A full size industrial charge was prepared by melting and atomizing with nitrogen gas followed by HIPing. The steel had the following composition (in wt. %): C 1.49

Si 0.40

Mn 0.47

Cr 10.81

Mo 1.08

V 7.17

N 0.10

Ni 0.60 balance iron and impurities.

The HIPed ingot was subjected to forging and rolling to a dimension of 245x102 mm. A sample of the steel was heated to an austenitizing temperature (TA) 1150 °C with a holding time of 30 minutes followed by quenching and subjected to tempering twice for two hours at a temperature of 200 °C (2x2h).

Samples of the steel were prepared in the same way as described in example 1 and subjected to a cyclic polarisation test under the same conditions as for example 1. The cyclic polarisation test revealed that the inventive steel formed a passive film, which was stable to the breakdown potential (Epit) of 237 mV. Hence, the inventive material is not susceptible to pitting corrosion, which indicates that the steel is very suitable for use in corrosive environments such as for IC -moulding and for dish-machine proof knives.

The wear resistance of the inventive steel was examined and compared to the well known stainless steel Elmax SuperClean and the non-stainless steel Vanadis 8. The weight loss was measured using the pin-on-disc method with AI2O3 -paper and it was found that the inventive steel had a remarkable good wear resistance with a weight loss of 47.6 g mg/min, whereas the stainless steel Elmax SuperClean had a weight loss of 112.8 mg/min and the non-stainless steel Vanadis 8 had a weight loss of 49.1 mg/min. Accordingly, the inventive steel is well suited for moulding fibre-reinforced plastics.

Other alloy compositions that can be used according to the present invention are reproduced in Table 1 below.
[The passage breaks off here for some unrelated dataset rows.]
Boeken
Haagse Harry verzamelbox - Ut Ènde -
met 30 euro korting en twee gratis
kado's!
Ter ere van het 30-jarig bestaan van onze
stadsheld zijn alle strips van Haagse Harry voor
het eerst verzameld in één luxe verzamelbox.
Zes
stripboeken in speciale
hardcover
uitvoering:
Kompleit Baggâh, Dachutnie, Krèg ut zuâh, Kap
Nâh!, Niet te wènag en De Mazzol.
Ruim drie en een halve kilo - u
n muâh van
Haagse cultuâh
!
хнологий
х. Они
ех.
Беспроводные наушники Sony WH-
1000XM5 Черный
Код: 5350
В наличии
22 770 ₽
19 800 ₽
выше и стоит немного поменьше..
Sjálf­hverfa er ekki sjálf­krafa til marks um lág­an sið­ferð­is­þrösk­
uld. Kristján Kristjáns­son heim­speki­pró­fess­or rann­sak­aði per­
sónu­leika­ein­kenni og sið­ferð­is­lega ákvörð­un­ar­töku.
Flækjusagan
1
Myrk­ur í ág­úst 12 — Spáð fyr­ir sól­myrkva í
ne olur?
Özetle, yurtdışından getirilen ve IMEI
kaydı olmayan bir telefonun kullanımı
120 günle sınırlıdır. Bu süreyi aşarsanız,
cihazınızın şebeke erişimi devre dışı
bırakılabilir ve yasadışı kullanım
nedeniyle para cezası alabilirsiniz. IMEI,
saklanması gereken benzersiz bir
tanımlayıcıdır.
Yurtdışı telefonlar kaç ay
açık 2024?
Table 1. Exemplary alloy compositions of the present invention.

INDUSTRIAL APPLICABILITY

The tool steel of the present invention is particular useful for the production of moulds for plastic forming.

Claims

1. A stainless steel suitable for plastic moulding, wherein the steel is produced by powder metallurgy and comprises the following elements in weight %:

C 1.2-1.8

Si 0.05-0.8

Mn 0.05-0.9

Cr 10.0-12.2

Mo 0.7 -2.5

V 6.7 -8.7

N 0.001-0.3

Ni <1.1

Nb <4

Ti < 1

Ta < 1

Zr < 1

Hf < 1

S <0.05

P <0.05

Cu < 0.5

Co <5

W < 1 balance Fe apart from impurities.

2. The stainless steel as defined in claim 1, wherein the steel fulfills at least one of the following requirements:

C 1.3 -1.7

Si 0.1 -0.7

Mn 0.1 -0.8

Cr 10.2-11.4

Mo 0.8 -1.8

V 6.8 -7.7 N 0.01-0.2

Ni 0.1 -1.0

Nb <2

Ti <0.5

Ta <0.5

Zr <0.5

Hf < 0.5

Co 1-4

3. The stainless steel as defined in claim 1 or 2, wherein the steel fulfills at least one of the following requirements:

C 1.4-1.6

Si 0.2 -0.6

Mn 0.2 -0.6

Cr 10.4-11.2

Mo 0.9 -1.6

V 7.0 -7.4

N 0.03-0.15

Ni 0.4 -0.8

Nb < 1

Ti <0.1

Ta <0.1

Zr <0.1

Hf <0.1

Co 2-3

4. The stainless steel as defined in any of the preceding claims, wherein the steel fulfills at least one of the following requirements:

C 1.45-1.55

Si 0.3 -0.5

Mn 0.3 -0.5

Cr 10.6-11.0 Mo 0.95-2.1

V 7.1 -7.3

Ni 0.4 -0.7

N 0.05-0.15

5. The stainless steel as defined in any of the preceding claims, wherein the steel fulfills at least one of the following requirements: Volume % VC 8-15

Volume % M7C3 < 3

Volume % M₂₃C₆ < 2,

Hardness 58-60 HRC

6. The stainless steel as defined in any of the preceding claims, wherein the steel fulfills at least one of the following requirements: Volume % VC 8-12

Volume % M7C3 < 2

Volume % M₂₃C₆ < 1

7. The stainless steel as defined in any of the preceding claims, wherein the steel is formed as a knife.